The system and process of making a proppant provide ultra-lightweight proppants having reduced density compared to conventional proppants. The decrease of proppant density allows the (i) reduction of proppant settling, (ii) use of lower viscosity fluids, (iii) reduction of pumping rates, which decreases the risk of unwanted fracturing of the formations, and (iv) minimization of fluid losses. Since the plant-based filler may be composed of complex and strong fibers it may preserve mechanical strength of proppants but not cause an increase in density. Thus, the proppants described herein are able to maintain suspension during hydraulic fracturing, without increasing the power consumption and the load on the pumps needed to transport the fluids. In addition, the fillers may have a lower environmental impact since a large amount of the materials may be sourced from waste. The waste may be obtained from paper plants, the wood industry, and the food industry,

Another advantage of using a proppant made from one or more embodiments described herein may be using lower viscosity fluids in the treatment fluid. Using lower viscosity fluids lowers the power consumption, the load on pumps, and the potential damage to the formation during fracturing operations. Additionally, the use of a proppant as described herein may lead to reduced pumping rates, which decreases the risk of unwanted fracturing of the formations. The system and process for making a proppant described herein may result in a proppant that is ultra-lightweight. The decrease in density of the ultra-lightweight proppant may result in lower viscosity fluids and less power consumption.

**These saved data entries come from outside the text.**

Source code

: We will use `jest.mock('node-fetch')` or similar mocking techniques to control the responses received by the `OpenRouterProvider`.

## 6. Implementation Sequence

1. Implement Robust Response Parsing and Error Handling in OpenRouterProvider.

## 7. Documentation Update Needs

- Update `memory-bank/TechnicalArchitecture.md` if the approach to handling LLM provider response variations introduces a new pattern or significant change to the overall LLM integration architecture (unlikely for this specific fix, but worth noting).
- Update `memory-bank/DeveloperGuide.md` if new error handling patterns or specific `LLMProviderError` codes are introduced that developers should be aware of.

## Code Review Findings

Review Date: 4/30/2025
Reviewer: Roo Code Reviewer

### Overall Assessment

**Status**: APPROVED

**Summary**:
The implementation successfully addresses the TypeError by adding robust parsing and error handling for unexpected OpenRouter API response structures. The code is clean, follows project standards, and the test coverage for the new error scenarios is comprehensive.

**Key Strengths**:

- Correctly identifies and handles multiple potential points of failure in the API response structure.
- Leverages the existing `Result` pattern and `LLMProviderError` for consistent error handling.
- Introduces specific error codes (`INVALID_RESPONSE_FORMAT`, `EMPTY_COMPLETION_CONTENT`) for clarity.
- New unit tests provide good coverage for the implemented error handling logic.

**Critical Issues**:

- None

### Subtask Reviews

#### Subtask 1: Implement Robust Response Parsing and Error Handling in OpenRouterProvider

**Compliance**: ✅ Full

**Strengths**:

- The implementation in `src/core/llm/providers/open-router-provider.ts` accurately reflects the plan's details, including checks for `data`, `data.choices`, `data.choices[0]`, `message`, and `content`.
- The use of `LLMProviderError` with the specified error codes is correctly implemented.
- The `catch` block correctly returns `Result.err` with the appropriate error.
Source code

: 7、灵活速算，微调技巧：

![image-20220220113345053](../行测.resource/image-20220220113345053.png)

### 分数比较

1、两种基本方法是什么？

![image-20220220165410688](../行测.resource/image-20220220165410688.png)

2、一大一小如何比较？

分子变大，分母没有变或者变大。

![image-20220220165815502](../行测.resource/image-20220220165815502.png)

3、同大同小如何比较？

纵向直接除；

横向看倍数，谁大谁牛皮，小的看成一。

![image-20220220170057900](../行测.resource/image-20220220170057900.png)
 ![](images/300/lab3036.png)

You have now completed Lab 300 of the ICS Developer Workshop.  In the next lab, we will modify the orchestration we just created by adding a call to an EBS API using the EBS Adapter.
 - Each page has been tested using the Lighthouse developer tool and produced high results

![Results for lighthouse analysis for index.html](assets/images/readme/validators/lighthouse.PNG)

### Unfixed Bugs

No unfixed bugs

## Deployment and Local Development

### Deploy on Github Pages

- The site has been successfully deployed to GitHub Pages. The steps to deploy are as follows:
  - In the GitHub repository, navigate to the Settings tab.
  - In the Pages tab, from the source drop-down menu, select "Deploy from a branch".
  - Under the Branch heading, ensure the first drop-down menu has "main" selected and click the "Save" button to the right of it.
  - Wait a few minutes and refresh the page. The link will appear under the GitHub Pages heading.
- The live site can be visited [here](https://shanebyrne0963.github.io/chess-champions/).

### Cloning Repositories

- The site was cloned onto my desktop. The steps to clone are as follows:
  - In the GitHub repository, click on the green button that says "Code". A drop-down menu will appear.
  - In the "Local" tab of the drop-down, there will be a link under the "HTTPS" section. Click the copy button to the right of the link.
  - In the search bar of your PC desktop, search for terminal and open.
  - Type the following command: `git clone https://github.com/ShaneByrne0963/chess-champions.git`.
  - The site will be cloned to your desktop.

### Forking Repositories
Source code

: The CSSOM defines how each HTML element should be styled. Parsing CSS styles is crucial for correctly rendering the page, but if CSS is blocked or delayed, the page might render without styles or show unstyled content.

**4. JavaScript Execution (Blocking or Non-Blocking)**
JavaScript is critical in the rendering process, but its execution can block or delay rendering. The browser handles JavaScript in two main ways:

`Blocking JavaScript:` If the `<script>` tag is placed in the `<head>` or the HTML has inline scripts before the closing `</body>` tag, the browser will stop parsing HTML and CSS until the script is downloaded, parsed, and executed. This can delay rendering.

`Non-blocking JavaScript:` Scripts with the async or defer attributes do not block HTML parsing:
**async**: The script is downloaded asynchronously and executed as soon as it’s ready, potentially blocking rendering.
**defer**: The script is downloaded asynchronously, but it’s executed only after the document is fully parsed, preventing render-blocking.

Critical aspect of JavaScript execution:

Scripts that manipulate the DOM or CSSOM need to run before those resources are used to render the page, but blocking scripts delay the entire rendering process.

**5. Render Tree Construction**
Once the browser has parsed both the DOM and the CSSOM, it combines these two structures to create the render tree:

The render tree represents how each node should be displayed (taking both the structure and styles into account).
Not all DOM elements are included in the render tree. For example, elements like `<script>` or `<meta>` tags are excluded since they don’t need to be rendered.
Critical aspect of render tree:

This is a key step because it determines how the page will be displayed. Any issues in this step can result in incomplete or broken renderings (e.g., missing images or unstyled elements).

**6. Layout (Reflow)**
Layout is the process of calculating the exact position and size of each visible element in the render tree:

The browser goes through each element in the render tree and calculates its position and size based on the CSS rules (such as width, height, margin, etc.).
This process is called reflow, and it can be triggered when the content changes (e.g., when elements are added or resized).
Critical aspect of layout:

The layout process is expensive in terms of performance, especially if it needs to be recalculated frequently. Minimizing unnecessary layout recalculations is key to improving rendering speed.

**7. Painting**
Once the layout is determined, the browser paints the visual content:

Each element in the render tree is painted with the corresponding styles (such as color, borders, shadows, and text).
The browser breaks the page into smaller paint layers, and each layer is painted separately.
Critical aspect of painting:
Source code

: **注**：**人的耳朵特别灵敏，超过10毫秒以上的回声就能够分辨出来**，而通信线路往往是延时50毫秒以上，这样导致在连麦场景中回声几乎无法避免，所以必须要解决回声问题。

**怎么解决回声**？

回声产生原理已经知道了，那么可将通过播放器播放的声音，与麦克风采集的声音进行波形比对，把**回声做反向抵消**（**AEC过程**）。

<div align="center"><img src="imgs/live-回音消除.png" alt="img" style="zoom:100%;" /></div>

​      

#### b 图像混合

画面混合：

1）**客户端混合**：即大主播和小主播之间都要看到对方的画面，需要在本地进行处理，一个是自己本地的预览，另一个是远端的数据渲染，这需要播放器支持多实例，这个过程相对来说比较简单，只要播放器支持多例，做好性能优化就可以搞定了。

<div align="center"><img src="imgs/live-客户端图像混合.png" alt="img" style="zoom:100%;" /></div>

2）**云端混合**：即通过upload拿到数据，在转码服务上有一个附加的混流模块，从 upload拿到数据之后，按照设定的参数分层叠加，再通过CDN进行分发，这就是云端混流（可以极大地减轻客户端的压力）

An additional advantage of using a proppant made from one or more embodiments described herein may be sustaining mechanical strength of the proppant without an increase in mass and density. Sustaining the mechanical strength may result from the use of a plant-based filler, as described in one or more embodiments herein. As the plant-based filler is composed of complex and strong fibers as lignin, cellulose, and hemicellulose, it may sustain the mechanical strength of the proppant without increasing the density.

Although only a few example embodiments have been described in detail above, those skilled in the art will readily appreciate that many modifications are possible in the example embodiments without materially departing from this invention. Accordingly, all such modifications are intended to be included within the scope of this disclosure as defined in the following claims.